• [What you are asked to do]
Quote each record exactly, please, leaving none out.

** Opening Records for the exercise block **

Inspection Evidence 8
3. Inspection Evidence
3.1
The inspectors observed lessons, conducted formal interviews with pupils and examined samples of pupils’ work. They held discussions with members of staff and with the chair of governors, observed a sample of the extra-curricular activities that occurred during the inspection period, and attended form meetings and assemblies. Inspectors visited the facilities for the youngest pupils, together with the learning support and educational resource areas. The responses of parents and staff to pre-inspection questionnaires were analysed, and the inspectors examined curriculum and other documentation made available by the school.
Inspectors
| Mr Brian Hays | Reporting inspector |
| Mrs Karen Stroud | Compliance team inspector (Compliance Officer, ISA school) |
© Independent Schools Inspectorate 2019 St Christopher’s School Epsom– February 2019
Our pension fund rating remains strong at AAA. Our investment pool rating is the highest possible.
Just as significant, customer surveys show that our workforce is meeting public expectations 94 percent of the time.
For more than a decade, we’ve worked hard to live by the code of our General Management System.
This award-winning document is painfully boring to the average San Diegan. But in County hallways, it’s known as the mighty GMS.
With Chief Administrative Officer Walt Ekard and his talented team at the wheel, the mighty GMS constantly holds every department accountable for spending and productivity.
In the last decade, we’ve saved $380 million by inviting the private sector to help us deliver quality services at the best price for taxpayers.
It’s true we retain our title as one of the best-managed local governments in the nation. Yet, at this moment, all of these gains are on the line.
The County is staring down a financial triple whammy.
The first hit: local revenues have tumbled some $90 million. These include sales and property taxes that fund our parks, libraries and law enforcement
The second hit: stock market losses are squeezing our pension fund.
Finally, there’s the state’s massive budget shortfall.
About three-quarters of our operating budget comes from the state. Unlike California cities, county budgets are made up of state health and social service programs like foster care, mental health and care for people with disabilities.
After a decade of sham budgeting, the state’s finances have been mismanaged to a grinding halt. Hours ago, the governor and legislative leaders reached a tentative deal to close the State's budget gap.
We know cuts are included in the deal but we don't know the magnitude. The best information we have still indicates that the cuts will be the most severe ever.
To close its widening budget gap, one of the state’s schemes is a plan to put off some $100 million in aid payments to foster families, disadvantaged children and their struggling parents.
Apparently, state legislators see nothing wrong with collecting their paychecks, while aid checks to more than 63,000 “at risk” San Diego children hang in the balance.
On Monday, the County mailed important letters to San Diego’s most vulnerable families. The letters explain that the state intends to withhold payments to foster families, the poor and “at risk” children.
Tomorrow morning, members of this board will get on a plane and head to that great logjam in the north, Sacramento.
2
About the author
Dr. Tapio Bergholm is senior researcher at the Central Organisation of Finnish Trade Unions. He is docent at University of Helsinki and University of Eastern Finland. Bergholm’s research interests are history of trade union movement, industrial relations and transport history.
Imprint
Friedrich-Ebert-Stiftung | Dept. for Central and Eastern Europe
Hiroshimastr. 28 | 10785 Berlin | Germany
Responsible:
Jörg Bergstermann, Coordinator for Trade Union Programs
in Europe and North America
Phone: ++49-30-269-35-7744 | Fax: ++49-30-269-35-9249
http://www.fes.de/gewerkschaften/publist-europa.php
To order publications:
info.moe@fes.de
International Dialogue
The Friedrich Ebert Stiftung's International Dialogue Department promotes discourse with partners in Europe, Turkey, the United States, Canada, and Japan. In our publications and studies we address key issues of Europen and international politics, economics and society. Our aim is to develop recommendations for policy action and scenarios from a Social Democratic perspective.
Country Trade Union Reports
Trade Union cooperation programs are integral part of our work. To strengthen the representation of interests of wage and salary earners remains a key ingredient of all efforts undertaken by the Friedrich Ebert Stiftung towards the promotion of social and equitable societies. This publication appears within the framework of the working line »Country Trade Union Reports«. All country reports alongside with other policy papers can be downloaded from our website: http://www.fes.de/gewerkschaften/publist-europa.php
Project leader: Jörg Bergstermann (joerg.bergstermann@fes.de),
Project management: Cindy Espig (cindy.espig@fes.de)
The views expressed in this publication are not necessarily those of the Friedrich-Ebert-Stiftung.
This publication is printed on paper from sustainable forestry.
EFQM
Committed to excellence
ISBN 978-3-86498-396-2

** Closing Records for the exercise block **

• [Exercise output]
Inspection Evidence 8
3. Inspection Evidence
3.1
The inspectors observed lessons, conducted formal interviews with pupils and examined samples of pupils’ work. They held discussions with members of staff and with the chair of governors, observed a sample of the extra-curricular activities that occurred during the inspection period, and attended form meetings and assemblies. Inspectors visited the facilities for the youngest pupils, together with the learning support and educational resource areas. The responses of parents and staff to pre-inspection questionnaires were analysed, and the inspectors examined curriculum and other documentation made available by the school.
Inspectors
| Mr Brian Hays | Reporting inspector |
| Mrs Karen Stroud | Compliance team inspector (Compliance Officer, ISA school) |
© Independent Schools Inspectorate 2019 St Christopher’s School Epsom– February 2019
Our pension fund rating remains strong at AAA. Our investment pool rating is the highest possible.
Just as significant, customer surveys show that our workforce is meeting public expectations 94 percent of the time.
For more than a decade, we’ve worked hard to live by the code of our General Management System.
This award-winning document is painfully boring to the average San Diegan. But in County hallways, it’s known as the mighty GMS.
With Chief Administrative Officer Walt Ekard and his talented team at the wheel, the mighty GMS constantly holds every department accountable for spending and productivity.
In the last decade, we’ve saved $380 million by inviting the private sector to help us deliver quality services at the best price for taxpayers.
It’s true we retain our title as one of the best-managed local governments in the nation. Yet, at this moment, all of these gains are on the line.
The County is staring down a financial triple whammy.
The first hit: local revenues have tumbled some $90 million. These include sales and property taxes that fund our parks, libraries and law enforcement
The second hit: stock market losses are squeezing our pension fund.
Finally, there’s the state’s massive budget shortfall.
About three-quarters of our operating budget comes from the state. Unlike California cities, county budgets are made up of state health and social service programs like foster care, mental health and care for people with disabilities.
After a decade of sham budgeting, the state’s finances have been mismanaged to a grinding halt. Hours ago, the governor and legislative leaders reached a tentative deal to close the State's budget gap.
We know cuts are included in the deal but we don't know the magnitude. The best information we have still indicates that the cuts will be the most severe ever.
To close its widening budget gap, one of the state’s schemes is a plan to put off some $100 million in aid payments to foster families, disadvantaged children and their struggling parents.
Apparently, state legislators see nothing wrong with collecting their paychecks, while aid checks to more than 63,000 “at risk” San Diego children hang in the balance.
On Monday, the County mailed important letters to San Diego’s most vulnerable families. The letters explain that the state intends to withhold payments to foster families, the poor and “at risk” children.
Tomorrow morning, members of this board will get on a plane and head to that great logjam in the north, Sacramento.
2
About the author
Dr. Tapio Bergholm is senior researcher at the Central Organisation of Finnish Trade Unions. He is docent at University of Helsinki and University of Eastern Finland. Bergholm’s research interests are history of trade union movement, industrial relations and transport history.
Imprint
Friedrich-Ebert-Stiftung | Dept. for Central and Eastern Europe
Hiroshimastr. 28 | 10785 Berlin | Germany
Responsible:
Jörg Bergstermann, Coordinator for Trade Union Programs
in Europe and North America
Phone: ++49-30-269-35-7744 | Fax: ++49-30-269-35-9249
http://www.fes.de/gewerkschaften/publist-europa.php
To order publications:
info.moe@fes.de
International Dialogue
The Friedrich Ebert Stiftung's International Dialogue Department promotes discourse with partners in Europe, Turkey, the United States, Canada, and Japan. In our publications and studies we address key issues of Europen and international politics, economics and society. Our aim is to develop recommendations for policy action and scenarios from a Social Democratic perspective.
Country Trade Union Reports
Trade Union cooperation programs are integral part of our work. To strengthen the representation of interests of wage and salary earners remains a key ingredient of all efforts undertaken by the Friedrich Ebert Stiftung towards the promotion of social and equitable societies. This publication appears within the framework of the working line »Country Trade Union Reports«. All country reports alongside with other policy papers can be downloaded from our website: http://www.fes.de/gewerkschaften/publist-europa.php
Project leader: Jörg Bergstermann (joerg.bergstermann@fes.de),
Project management: Cindy Espig (cindy.espig@fes.de)
The views expressed in this publication are not necessarily those of the Friedrich-Ebert-Stiftung.
This publication is printed on paper from sustainable forestry.
EFQM
Committed to excellence
ISBN 978-3-86498-396-2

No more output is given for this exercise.